20:00 I think there is a way to do that in a more intuitive way than to force the product that corresponds to it. There will be a way to axiomatize that in a more intuitive way, firstly, and secondly, it would be to do less explicitly the geometry expressed by abstracting space-time. And that will allow us at the end to find the space-time. I think that one thing to do is, in one way or another, to extend all this to a kind of notion of causality, not in its own way. Then we will want to expand it in such a way that it can describe this case as a particular case or a limit case, but that it is defined. Instead of making a theory of causal ensembles, as people do now, causal, it is a set, asking oneself if then, in a certain limit,

22:30 I'm going to do this exploration to see if it has already been published. We fix that in another session. I had a question. Who is my daughter? She is about to go to bed. Can you tell me in the chat? No, it's very simple. She is there. I'm waiting for her.
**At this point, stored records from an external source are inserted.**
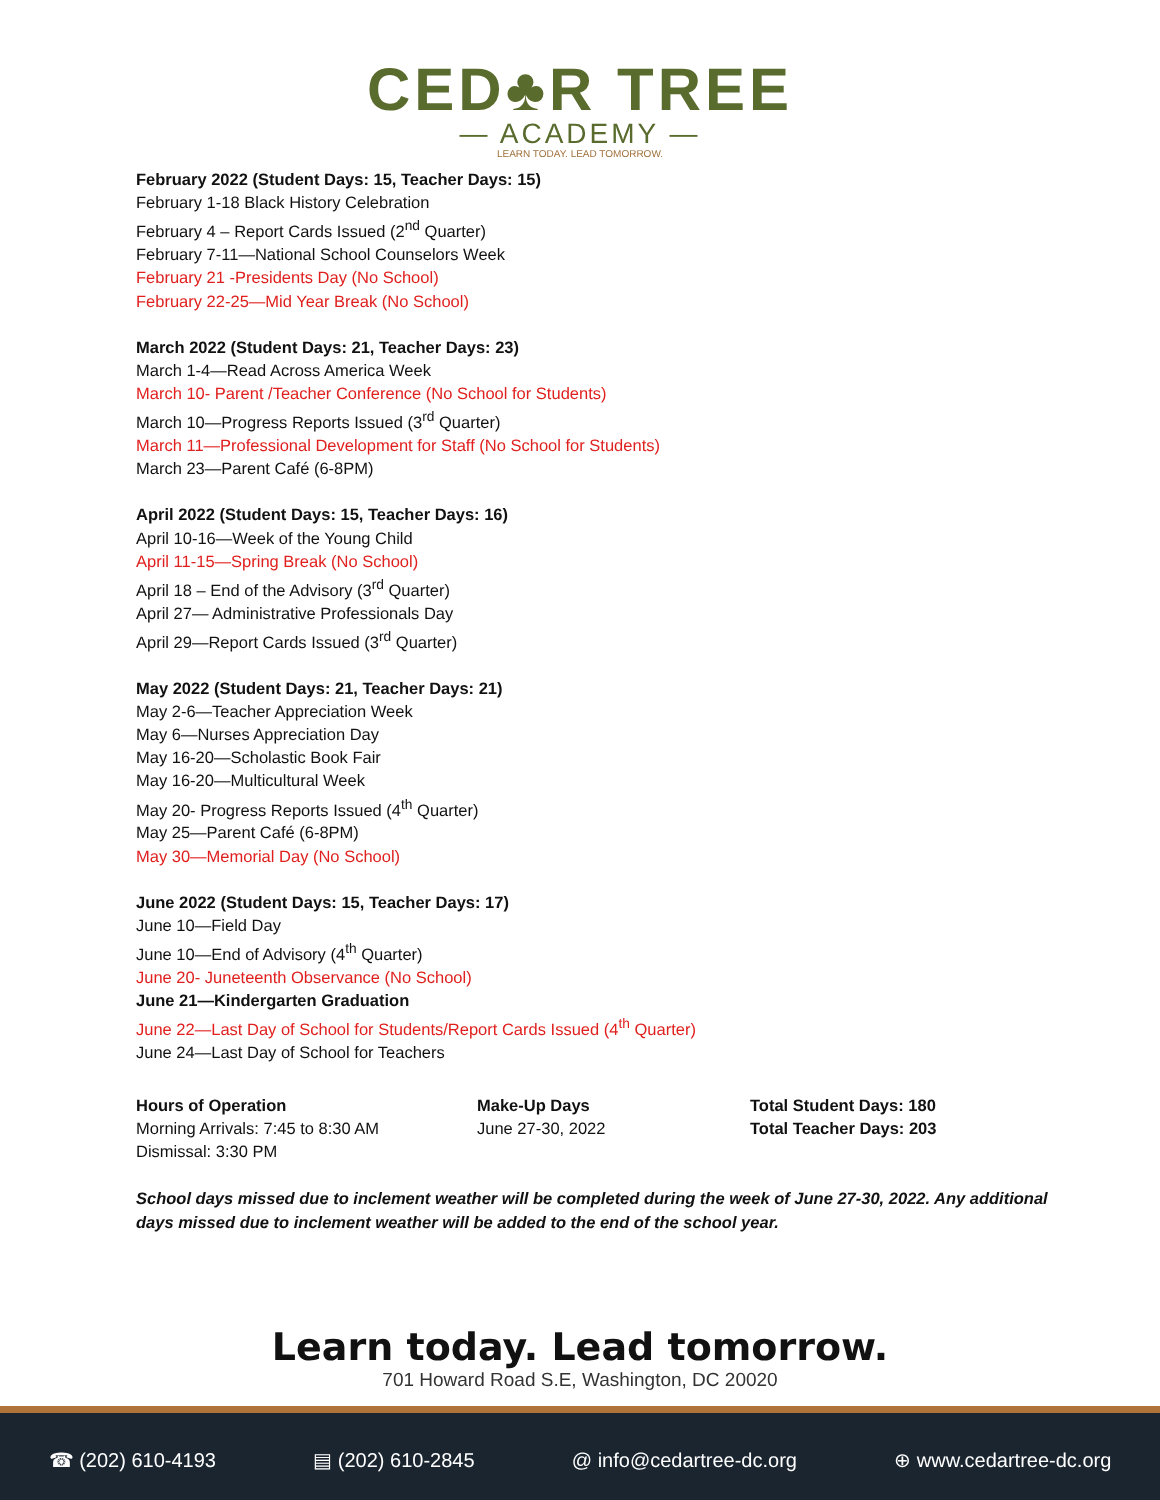CED♣R TREE
— ACADEMY —
LEARN TODAY. LEAD TOMORROW.
February 2022 (Student Days: 15, Teacher Days: 15)
February 1-18 Black History Celebration
February 4 – Report Cards Issued (2<sup>nd</sup> Quarter)
February 7-11—National School Counselors Week
February 21 -Presidents Day (No School)
February 22-25—Mid Year Break (No School)
March 2022 (Student Days: 21, Teacher Days: 23)
March 1-4—Read Across America Week
March 10- Parent /Teacher Conference (No School for Students)
March 10—Progress Reports Issued (3<sup>rd</sup> Quarter)
March 11—Professional Development for Staff (No School for Students)
March 23—Parent Café (6-8PM)
April 2022 (Student Days: 15, Teacher Days: 16)
April 10-16—Week of the Young Child
April 11-15—Spring Break (No School)
April 18 – End of the Advisory (3<sup>rd</sup> Quarter)
April 27— Administrative Professionals Day
April 29—Report Cards Issued (3<sup>rd</sup> Quarter)
May 2022 (Student Days: 21, Teacher Days: 21)
May 2-6—Teacher Appreciation Week
May 6—Nurses Appreciation Day
May 16-20—Scholastic Book Fair
May 16-20—Multicultural Week
May 20- Progress Reports Issued (4<sup>th</sup> Quarter)
May 25—Parent Café (6-8PM)
May 30—Memorial Day (No School)
June 2022 (Student Days: 15, Teacher Days: 17)
June 10—Field Day
June 10—End of Advisory (4<sup>th</sup> Quarter)
June 20- Juneteenth Observance (No School)
June 21—Kindergarten Graduation
June 22—Last Day of School for Students/Report Cards Issued (4<sup>th</sup> Quarter)
June 24—Last Day of School for Teachers
Hours of Operation
Morning Arrivals: 7:45 to 8:30 AM
Dismissal: 3:30 PM
Make-Up Days
June 27-30, 2022
Total Student Days: 180
Total Teacher Days: 203
School days missed due to inclement weather will be completed during the week of June 27-30, 2022. Any additional days missed due to inclement weather will be added to the end of the school year.
Learn today. Lead tomorrow.
701 Howard Road S.E, Washington, DC 20020
☎ (202) 610-4193 ▤ (202) 610-2845 @ info@cedartree-dc.org ⊕ www.cedartree-dc.org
She is there. I'm waiting for her. She is there. I'm waiting for her. I'm waiting for her. So, the Polar Code is the set of things that rely on the vectors of the world, isn't it? Yes, it is. Okay. It's the same thing. It's the same thing. It's the same thing. It's the same thing. It's the same thing. It's the same thing. It's the same thing. It's the same thing. It's the same thing. It's the same thing. It's the same thing. It's the same thing. It's the same thing. It's the same thing. It's the same thing. It's the same thing. It's the same thing. It's the same thing.

25:00 It's the same thing. It's the same thing. It's the same thing. Thank you for your attention. Thank you for your attention. Thank you for your attention.

27:30 Thank you for your attention. Thank you for your attention.